Doing Work Without A Permit

This comment on our website from a homeowner got my attention:

I have a situation where I contacted a licensed contractor to install a bathroom and wet bar in a rumpus room. He came out and walked the area and then asked if I was planning to pull permits. I said yes, that was my intention. He proceeded to tell me if I wanted permits it would be one price, however he could do it without for a different price. That seems to confuse me, after all the job isn’t changing. Needless to say, I will not go with him, as it seems fishy. But I’m curious has anyone come across this scenario, and if so, why the difference??

When a contractor doesn’t want to get a permit, there’s always a reason. They might want to save the owner money, believing part of their job is to help manage the owner’s finances. They might want to start the job without waiting for the permit process, which in some cases can take months waiting for plan checks. Worst case, they are either unlicensed or uninsured and know that the permit will be denied.

I appreciate that this homeowner recognized the problem and was savvy enough to avoid the contractor. In my experience, the request usually goes the other way, ie, the homeowner asks the contractor to not get permits in order to save money. I’ve walked away from jobs where the customer didn’t want a permit. Where we live, you can have your license yanked by the state working without a permit, and I suspect many of you live under the same rules. I wouldn’t put my business license and future in jeopardy because a home or business owner wanted to be cheap.

There are other risks. If a job isn’t permitted, and the home or building owner later wants more work done, the inspector can red tag the job if he can’t find a permit for the previous work. That will shut the job down while the owner scrambles to figure out what was done and by whom. Along with the trouble involved, it also can result in a lot of extra expense if the work wasn’t done to code and has to be torn out. Work that was unpermitted can also cause serious issues in case of an insurance claim or during a sale.

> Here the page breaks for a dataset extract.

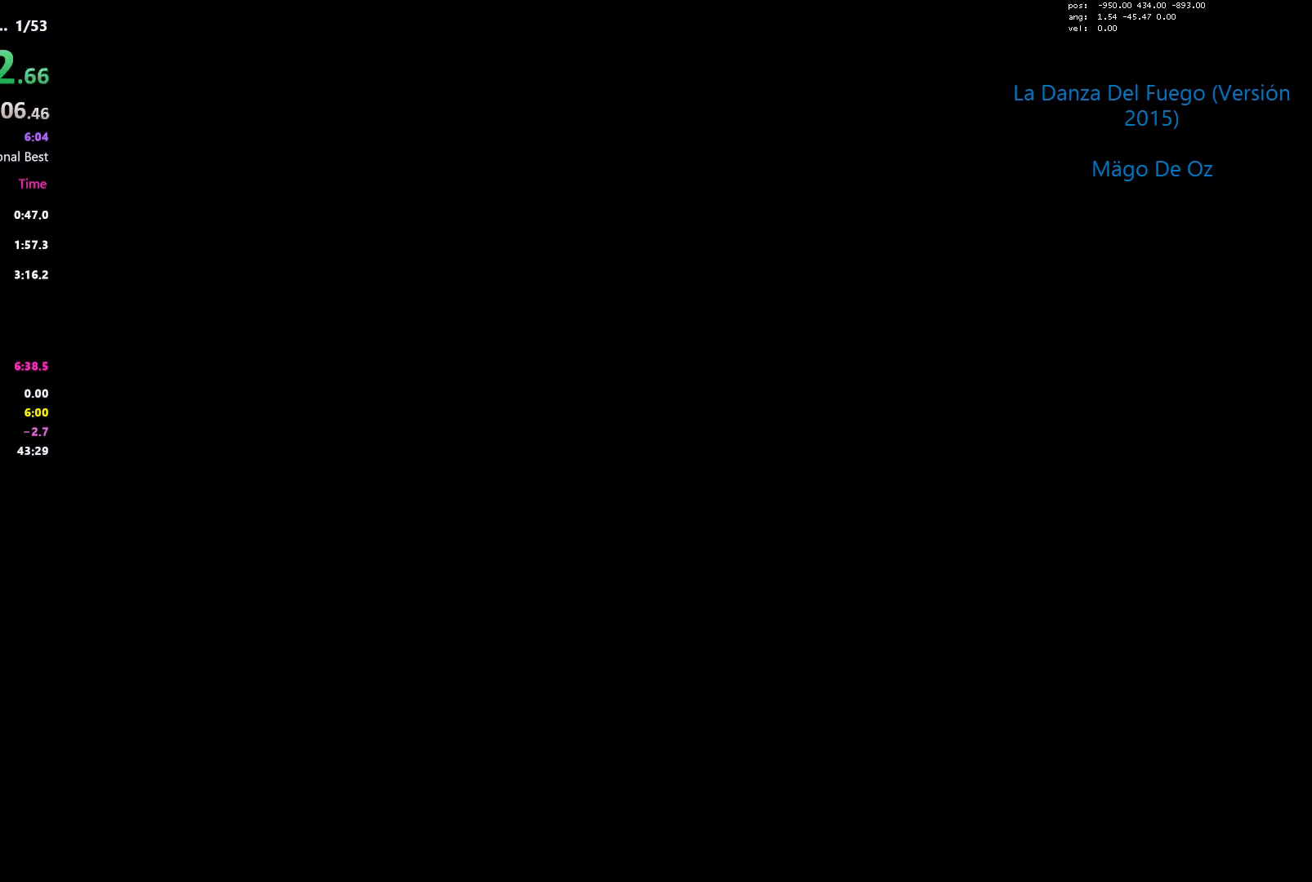
{"keys": [], "events": []}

The primary purpose of a building permit is to give the local governing agency a way to make sure the work is done correctly. It provides protection for the home or building owner. When you get a permit for the work, you have a standard to build to. You may not agree with the standards or like them, but they’re there for a purpose. With a permit, you have a third-party opinion that the work is at least being done to the local building department code.

I have had more than one owner tell me they know enough about construction to tell if the job is being done right. Sure they do. And pigs will fly tomorrow.

Does the process always work? Of course not. I know that permits can also serve as a money-making machine for the local governing agency. In many areas, permits have become more expensive, are harder to obtain, and the quality of the inspections have declined.

Until contractors as a group make enough noise to the city, country or parish governing agencies that oversee the permitting process and improve the process, we’re stuck with what is in place. If we educated the public and voted as a group to replace those in charge, the situation might improve. Until then, this is what we have.

As a side issue, it’s not unusual for a general contractor to send the owner to get the permits, or for the owner to offer to pull permits. The risk to the owner is that the contractor might be asking you to pull the permit because of license or insurance issues. The risk to the general contractor is that the permit the owner requests may or may not match the work the contractor agreed and contracted for. The one who is doing the work should be the one who gets the necessary building permits.

For many years I arbitrated disputes on construction-related projects. One of the first things I looked for was whether permits had been pulled for the work done. If not, my antenna that detects flaky contractors went up and warning flags started waving. Good contractors, ones I’d call A or B list contractors, always get the required permits. Those who don’t almost always fall into the C or D list of people in this business. We define A, B, C and D list contractors in this article.

I understand wanting to avoid pulling a permit when it’s required, but it’s not a smart move. Do the right thing even when it’s difficult; you’ll sleep better.